Vorliegender Text:
● ● ● ● ● ● ●
Der Film »Sin Nombre« von Cary Joji Fukunaga

Bewaffnete Kindheit

Prekarität ist auf dem Weltmarkt durchaus ein üblicher Zustand. Und keine Arbeitsmarktstatistik dieser Tage vergisst zu erwähnen, dass insbesondere die Jugend von Armut bedroht ist. Wie das in Mexiko, am Rande der Großwirtschafts­zone USA, aussieht und wo genau die Armut weh tut, davon handelt Cary Joji ­Fukunagas erster Spielfim »Sin Nombre«.

Der 18jährige Willy (Edgar Flores), Kampfname El Casper, ist Mitglied einer üblen Gang. Er hat eine Freundin (Diana Garcia), und das ist gefährlich: Denn alles, was den Mitgliedern der Gang gehört, ist in dieser neofeudalen Gesellschaftsform praktisch Eigentum des Anführers. Als rauskommt, dass das Mädchen zu Willy gehört, passiert das Unvermeidliche. In einer unglaub­lichen Szene wird sie von Mago (Tenoch Huerta) getötet. Sie hatte sich gegen ihre Vergewaltigung gewehrt: Schnell, effektiv und beinahe beiläufig wird hier gemordet.
Wie die Menschen haben auch ihre Namen nur begrenzte Haltbarkeit. Das sieht auch El Casper so. Seinen Kriegsnamen versucht er wieder loszuwerden, nachdem er sich an Mago ebenso schnell und beiläufig gerächt hat. Nun wird er von der gut vernetzten Gang-Jugend Mexikos gejagt, sein Kampfname El Casper steht als Graffiti auf den Wänden der Favelas.
Um mal längerfristig Zeichen zu setzen, tätowieren sich weibliche wie männliche Gang-Mitglieder den Namen ihrer Gruppe großformatig ins Gesicht. Das Hautgemälde ist Stigma und Ehrabzeichen gleichermaßen.
● ● ● ● ● ● ●
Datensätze
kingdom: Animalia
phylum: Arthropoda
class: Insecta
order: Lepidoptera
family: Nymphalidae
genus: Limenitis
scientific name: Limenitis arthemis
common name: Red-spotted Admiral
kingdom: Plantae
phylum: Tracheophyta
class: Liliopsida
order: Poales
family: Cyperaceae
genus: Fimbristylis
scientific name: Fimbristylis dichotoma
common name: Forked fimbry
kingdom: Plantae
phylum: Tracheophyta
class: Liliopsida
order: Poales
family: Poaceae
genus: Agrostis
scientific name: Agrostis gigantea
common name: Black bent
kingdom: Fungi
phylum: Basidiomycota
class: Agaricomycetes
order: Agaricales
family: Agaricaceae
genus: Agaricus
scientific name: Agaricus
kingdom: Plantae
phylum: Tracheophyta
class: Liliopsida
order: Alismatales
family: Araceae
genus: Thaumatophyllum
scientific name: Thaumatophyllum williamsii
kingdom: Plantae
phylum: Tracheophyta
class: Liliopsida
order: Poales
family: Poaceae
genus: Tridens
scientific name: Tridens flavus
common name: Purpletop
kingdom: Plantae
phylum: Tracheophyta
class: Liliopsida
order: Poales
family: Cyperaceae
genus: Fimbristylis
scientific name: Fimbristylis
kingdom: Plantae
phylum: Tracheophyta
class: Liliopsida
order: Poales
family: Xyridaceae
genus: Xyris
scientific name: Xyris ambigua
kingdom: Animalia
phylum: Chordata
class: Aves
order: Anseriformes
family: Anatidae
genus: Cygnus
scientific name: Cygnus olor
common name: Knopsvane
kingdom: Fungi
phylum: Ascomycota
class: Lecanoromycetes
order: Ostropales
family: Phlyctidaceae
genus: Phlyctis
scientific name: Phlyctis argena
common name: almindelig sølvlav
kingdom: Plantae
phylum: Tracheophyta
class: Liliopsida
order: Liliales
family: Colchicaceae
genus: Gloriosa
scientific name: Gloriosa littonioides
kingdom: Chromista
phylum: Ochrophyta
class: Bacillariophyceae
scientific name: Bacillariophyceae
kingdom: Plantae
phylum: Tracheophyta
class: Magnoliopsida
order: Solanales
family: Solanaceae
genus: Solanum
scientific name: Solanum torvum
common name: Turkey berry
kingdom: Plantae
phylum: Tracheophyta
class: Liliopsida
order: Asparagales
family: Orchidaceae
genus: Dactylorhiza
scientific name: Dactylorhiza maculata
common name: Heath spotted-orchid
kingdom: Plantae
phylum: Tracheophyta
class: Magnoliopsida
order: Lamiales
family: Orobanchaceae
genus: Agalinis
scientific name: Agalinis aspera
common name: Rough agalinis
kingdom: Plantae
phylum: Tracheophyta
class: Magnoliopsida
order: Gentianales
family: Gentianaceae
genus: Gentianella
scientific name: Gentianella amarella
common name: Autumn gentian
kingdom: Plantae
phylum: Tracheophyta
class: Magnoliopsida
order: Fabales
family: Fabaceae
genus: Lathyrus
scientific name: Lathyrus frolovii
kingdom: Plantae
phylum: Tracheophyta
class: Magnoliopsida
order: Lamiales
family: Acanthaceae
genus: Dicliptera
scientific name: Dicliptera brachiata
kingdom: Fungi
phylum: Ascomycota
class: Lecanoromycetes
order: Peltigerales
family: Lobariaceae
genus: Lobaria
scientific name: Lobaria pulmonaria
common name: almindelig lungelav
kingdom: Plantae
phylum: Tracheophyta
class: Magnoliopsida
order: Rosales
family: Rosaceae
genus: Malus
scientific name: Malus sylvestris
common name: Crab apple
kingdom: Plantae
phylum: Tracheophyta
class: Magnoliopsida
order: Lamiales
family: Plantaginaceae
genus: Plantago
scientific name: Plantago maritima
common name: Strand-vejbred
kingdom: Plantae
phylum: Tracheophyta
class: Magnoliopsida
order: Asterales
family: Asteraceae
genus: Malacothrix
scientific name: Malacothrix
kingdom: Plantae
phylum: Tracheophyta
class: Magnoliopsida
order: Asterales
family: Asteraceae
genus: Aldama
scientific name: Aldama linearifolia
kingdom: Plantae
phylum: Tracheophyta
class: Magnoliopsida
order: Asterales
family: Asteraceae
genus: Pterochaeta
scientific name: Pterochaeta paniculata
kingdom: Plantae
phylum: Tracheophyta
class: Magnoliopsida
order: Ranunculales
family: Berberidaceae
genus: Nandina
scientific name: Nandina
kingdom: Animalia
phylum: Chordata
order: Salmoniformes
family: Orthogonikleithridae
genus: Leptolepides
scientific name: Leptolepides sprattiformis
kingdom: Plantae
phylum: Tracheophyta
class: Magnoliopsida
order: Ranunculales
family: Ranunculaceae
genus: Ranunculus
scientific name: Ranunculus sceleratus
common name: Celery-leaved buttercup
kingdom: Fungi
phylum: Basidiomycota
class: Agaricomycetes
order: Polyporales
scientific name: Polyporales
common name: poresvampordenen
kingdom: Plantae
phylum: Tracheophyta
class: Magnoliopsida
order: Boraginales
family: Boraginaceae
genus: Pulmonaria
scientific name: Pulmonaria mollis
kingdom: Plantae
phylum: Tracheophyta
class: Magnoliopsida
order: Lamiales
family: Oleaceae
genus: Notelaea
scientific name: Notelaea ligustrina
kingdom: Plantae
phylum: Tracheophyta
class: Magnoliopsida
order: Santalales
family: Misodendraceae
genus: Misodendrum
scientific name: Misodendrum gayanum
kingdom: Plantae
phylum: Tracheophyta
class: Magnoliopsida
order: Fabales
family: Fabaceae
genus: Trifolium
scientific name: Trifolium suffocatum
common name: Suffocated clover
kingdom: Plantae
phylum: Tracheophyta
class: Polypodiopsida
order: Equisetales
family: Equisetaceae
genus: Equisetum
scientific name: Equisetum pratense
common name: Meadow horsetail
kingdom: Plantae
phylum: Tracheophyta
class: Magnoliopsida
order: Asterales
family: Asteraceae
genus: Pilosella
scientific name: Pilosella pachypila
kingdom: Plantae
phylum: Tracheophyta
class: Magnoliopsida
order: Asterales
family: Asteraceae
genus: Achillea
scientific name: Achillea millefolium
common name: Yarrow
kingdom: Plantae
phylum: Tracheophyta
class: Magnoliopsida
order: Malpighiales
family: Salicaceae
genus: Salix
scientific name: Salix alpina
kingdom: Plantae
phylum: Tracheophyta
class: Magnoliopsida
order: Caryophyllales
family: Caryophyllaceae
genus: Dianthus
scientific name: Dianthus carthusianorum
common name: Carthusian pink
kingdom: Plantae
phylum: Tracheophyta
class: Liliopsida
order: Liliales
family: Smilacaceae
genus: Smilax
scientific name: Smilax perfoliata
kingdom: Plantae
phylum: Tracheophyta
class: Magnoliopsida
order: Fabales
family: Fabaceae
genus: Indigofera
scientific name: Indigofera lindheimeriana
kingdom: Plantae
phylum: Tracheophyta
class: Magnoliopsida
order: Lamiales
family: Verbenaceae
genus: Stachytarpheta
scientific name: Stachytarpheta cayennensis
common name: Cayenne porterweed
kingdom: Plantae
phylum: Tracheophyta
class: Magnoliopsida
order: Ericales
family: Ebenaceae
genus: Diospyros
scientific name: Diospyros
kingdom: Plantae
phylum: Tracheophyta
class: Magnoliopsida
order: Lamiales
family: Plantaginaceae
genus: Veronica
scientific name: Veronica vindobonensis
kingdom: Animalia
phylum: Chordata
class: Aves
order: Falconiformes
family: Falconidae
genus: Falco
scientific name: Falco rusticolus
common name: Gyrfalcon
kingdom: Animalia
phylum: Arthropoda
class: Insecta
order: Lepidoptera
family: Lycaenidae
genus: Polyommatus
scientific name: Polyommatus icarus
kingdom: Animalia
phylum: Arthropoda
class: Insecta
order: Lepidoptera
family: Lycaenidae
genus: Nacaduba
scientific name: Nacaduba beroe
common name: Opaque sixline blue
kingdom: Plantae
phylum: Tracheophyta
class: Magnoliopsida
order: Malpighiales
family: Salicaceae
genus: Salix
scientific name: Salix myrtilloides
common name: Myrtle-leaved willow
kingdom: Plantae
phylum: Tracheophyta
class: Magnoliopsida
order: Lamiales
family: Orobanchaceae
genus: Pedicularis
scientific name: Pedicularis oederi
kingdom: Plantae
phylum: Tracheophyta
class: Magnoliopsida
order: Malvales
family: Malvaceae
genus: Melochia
● ● ● ● ● ● ●
Aufgabe A:
Welchen Kampfnamen trägt Willy im Text über den Film »Sin Nombre«?
Aufgabe B:
Schreib den Text über den Film »Sin Nombre« im gleichen Ton weiter, beginnend nach seinem letzten Satz.

Antwort A:
El Casper.

Antwort B:
Aber man wird auch wiedererkannt. Und so setzen die Verfolger auf die Fähigkeiten eines ganz besonderen Profi-Killers: Smiley (Kristian Ferrer) ist nicht nur rücksichtslos, sondern auch gerade mal zwölf Jahre alt. Skrupel sind ihm fremd, Tattoos aber auch. Waffen kennt er, seit er laufen kann, und zur Not tut es ein Eisenrohr.
»Sin Nombre« ist ein durchaus zynischer Film, der mit den Schau- und Schauerwerten der Peripherie spielt. Die Logik des Lebens am Rande eines guten Lebens wird durch intelligente wie drastische Regiekniffe geschildert.
Erzählt wird von einer Realität, in der Kindlichkeit eine militärische Qualität ist, und oft folgt auf die Kindheit nicht einmal eine prekäre Jugend, sondern gleich der Friedhof.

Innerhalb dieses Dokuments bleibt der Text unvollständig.